## Problema a resolver
Reproduce literalmente el pasaje de la reseña sobre Las flores de la guerra que va desde "Las flores de la guerra (Zhang" hasta "el orgullo patrio.", ambos incluidos.

## Fragmento para leer
Las flores de la guerra (Zhang Yimou, 2011)

Sería difícil hablar de Las flores de la guerra sin hacer referencia a su condición de película más cara en la historia del cine chino, firmada además por su hijo predilecto. Decorados monumentales, efectos especiales generosos, grandes despliegues técnicos e incluso una estrella americana como reclamo decisivo.  Su otra condición inefable, la de adaptación de una novela ambientada en la segunda guerra entre China y Japón, basada además en una historia real, le otorga definitivamente su razón de ser: ofrecer al pueblo una conmovedora historia a través de un proyecto titánico que engrandezca los valores de la nación y el orgullo patrio.

## Información proporcionada
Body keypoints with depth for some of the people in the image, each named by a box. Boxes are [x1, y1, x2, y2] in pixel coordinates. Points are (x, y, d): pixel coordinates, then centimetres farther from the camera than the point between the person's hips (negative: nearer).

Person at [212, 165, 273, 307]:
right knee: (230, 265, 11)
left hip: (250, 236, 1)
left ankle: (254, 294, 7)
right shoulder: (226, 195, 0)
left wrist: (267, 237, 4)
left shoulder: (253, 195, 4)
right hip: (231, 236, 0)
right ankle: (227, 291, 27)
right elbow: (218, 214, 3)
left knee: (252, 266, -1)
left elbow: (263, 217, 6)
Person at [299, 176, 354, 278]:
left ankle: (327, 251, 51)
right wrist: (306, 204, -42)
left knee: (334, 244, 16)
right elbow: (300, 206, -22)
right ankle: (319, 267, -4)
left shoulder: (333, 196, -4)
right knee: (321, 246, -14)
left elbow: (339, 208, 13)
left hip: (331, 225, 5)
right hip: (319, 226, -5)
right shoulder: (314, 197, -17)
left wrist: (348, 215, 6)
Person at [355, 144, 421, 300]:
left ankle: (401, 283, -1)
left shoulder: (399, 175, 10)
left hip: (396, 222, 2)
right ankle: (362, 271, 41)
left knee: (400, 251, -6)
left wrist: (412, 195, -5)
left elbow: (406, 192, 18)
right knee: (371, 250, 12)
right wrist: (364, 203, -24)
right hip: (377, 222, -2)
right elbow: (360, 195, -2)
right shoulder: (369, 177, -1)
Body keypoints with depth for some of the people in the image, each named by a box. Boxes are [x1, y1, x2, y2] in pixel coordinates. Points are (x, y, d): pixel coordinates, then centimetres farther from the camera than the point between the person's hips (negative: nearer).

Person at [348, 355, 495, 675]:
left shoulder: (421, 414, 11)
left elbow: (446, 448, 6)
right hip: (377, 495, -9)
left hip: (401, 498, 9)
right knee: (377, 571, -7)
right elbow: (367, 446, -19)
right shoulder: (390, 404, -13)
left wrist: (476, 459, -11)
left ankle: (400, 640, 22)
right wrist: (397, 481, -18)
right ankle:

## Respuesta escrita
Las flores de la guerra (Zhang Yimou, 2011)

Sería difícil hablar de Las flores de la guerra sin hacer referencia a su condición de película más cara en la historia del cine chino, firmada además por su hijo predilecto. Decorados monumentales, efectos especiales generosos, grandes despliegues técnicos e incluso una estrella americana como reclamo decisivo.  Su otra condición inefable, la de adaptación de una novela ambientada en la segunda guerra entre China y Japón, basada además en una historia real, le otorga definitivamente su razón de ser: ofrecer al pueblo una conmovedora historia a través de un proyecto titánico que engrandezca los valores de la nación y el orgullo patrio.